• **Problem requirements**
Transcribe the records that follow exactly. Skip the pictures.

··· Dataset extract ···

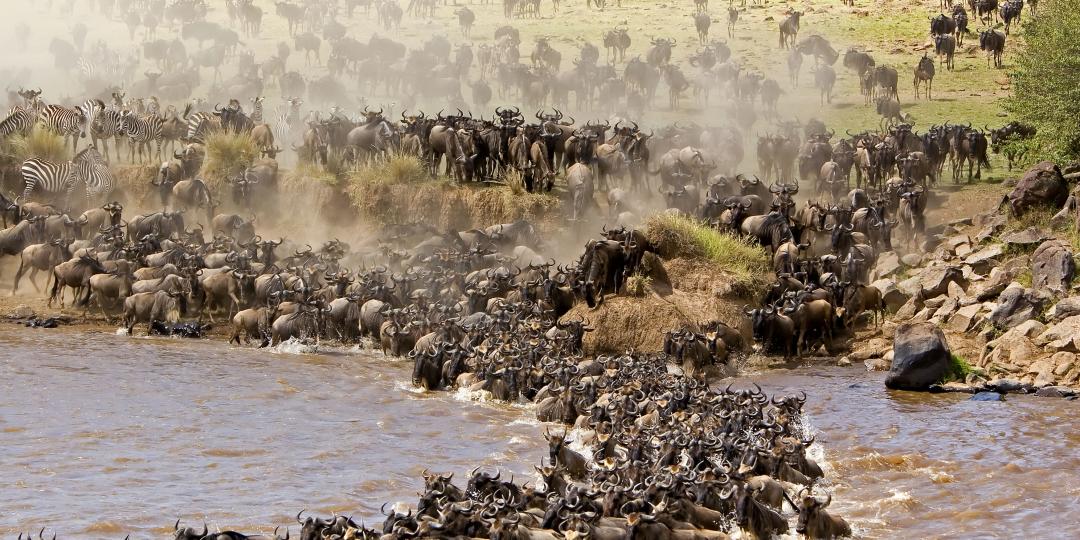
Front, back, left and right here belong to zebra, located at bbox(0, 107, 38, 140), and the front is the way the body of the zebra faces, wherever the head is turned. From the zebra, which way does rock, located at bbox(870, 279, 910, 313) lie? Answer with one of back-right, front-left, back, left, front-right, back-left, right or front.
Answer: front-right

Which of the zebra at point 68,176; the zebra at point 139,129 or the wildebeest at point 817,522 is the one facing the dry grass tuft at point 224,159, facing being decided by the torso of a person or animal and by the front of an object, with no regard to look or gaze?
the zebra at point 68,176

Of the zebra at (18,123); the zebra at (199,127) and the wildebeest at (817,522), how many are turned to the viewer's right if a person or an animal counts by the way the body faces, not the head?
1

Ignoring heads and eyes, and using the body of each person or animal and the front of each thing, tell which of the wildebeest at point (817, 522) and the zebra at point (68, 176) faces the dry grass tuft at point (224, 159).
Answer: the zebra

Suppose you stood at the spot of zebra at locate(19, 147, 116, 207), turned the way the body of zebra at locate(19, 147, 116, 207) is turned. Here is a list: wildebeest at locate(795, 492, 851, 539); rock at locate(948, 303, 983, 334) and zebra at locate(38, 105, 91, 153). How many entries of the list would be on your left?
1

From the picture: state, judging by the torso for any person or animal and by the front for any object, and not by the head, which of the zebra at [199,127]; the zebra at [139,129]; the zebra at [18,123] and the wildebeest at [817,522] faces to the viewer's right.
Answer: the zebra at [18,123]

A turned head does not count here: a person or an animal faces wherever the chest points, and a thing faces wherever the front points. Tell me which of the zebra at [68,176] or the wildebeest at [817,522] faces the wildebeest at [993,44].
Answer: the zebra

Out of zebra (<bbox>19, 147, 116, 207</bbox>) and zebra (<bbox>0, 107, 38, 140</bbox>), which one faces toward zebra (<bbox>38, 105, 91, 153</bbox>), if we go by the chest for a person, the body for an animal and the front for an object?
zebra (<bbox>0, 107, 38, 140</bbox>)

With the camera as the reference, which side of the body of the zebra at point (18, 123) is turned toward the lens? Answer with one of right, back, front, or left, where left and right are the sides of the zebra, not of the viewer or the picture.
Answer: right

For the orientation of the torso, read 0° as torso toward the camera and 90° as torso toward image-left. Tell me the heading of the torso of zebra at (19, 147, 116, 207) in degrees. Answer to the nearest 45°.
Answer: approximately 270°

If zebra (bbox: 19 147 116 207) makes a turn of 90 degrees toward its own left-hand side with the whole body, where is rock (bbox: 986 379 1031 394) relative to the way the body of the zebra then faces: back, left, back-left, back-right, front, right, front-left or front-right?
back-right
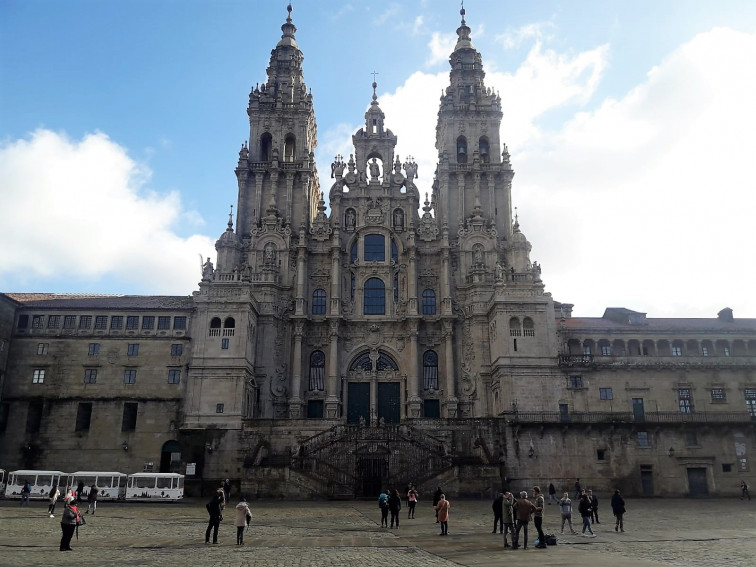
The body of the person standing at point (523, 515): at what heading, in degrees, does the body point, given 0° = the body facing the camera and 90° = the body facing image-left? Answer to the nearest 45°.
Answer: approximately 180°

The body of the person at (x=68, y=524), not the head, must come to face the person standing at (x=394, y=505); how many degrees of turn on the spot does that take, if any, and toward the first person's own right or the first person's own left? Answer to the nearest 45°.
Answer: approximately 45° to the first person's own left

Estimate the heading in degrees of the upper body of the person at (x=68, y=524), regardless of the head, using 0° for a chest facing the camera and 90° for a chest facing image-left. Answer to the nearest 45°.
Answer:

···

• **Response box**
Front, back, left and right here belong to zebra, located at bbox(0, 107, 38, 140), and the front is the way the body of the zebra faces, wherever the head is turned. From the zebra, which way does rock, located at bbox(870, 279, 910, 313) lie? Answer with one of back-right, front-left, back, left, front-right, back-left, right or front.
Answer: front-right

Which of the zebra at point 68,176; the zebra at point 139,129 or the wildebeest at point 817,522 is the one facing the dry grass tuft at point 224,159, facing being decided by the torso of a person or animal and by the front of an object, with no regard to look or gaze?
the zebra at point 68,176

Of the zebra at (18,123); the zebra at (199,127) and the wildebeest at (817,522), how many are turned to the viewer's right if a person or an animal counts by the way the body faces, not the head?
1

Ignoring heads and eyes, and using the body of each person or animal and the front of each thing, tell which of the wildebeest at point (817, 522) and the zebra at point (68, 176) faces the dry grass tuft at point (224, 159).
Answer: the zebra

Suppose you stood at the spot of zebra at locate(19, 147, 116, 207), turned the way the body of zebra at locate(19, 147, 116, 207) is turned. Here is a list: wildebeest at locate(795, 492, 851, 539); rock at locate(948, 303, 983, 334) and zebra at locate(38, 105, 91, 153). How many entries of the list would be on your left?
1

From the picture: state, judging by the torso for any person or animal and by the front for any object, and not by the head, which of the zebra at [199,127]; the zebra at [139,129]; the zebra at [18,123] and the wildebeest at [817,522] faces to the viewer's right.
Answer: the zebra at [18,123]

A turned head does not count here: a person or an animal faces wherever the chest points, and a thing faces wherever the front points. Tell me which of the zebra at [68,176] or the wildebeest at [817,522] faces the wildebeest at [993,44].
Answer: the zebra

Out of zebra (<bbox>19, 147, 116, 207</bbox>) and zebra (<bbox>0, 107, 38, 140</bbox>), which one faces toward zebra (<bbox>38, 105, 91, 153</bbox>), if we go by the chest for a person, the body for an animal and the front for an object?
zebra (<bbox>0, 107, 38, 140</bbox>)

With the camera as the reference, which side of the body of the zebra at point (18, 123) is turned toward the lens? Answer with one of right, back, front, or left, where left and right are the sides of the zebra, not of the viewer or the picture.
Answer: right

For the orientation of the torso, read 0° as torso toward the camera and 90° as torso toward image-left. Tell me the heading of the torso of zebra at (19, 147, 116, 207) in degrees. Answer to the nearest 45°.
Answer: approximately 270°

If zebra (bbox: 19 147 116 207) makes a turn of 90 degrees toward its own left-hand side with the whole body, where is rock (bbox: 986 379 1031 394) relative to the way the body of the zebra then faces: back, left, back-left, back-right, front, right, front-left or front-right?
back-right
The body of the person standing at point (523, 515): at what heading, in degrees, does the body point, given 0° = the body facing the camera and 90° = the body facing image-left? Answer to the nearest 45°.
Answer: approximately 180°

The body of the person at (x=68, y=524), not the head, must come to face the person standing at (x=394, y=505); how many degrees of turn on the spot does that take, if any, and toward the first person's own right or the first person's own left? Answer to the nearest 45°.
Answer: approximately 45° to the first person's own left

Estimate the heading in degrees of the upper body of the person at (x=68, y=524), regardless of the head, using 0° for a chest facing the camera and 90° for a chest facing image-left. Answer to the nearest 45°.
Answer:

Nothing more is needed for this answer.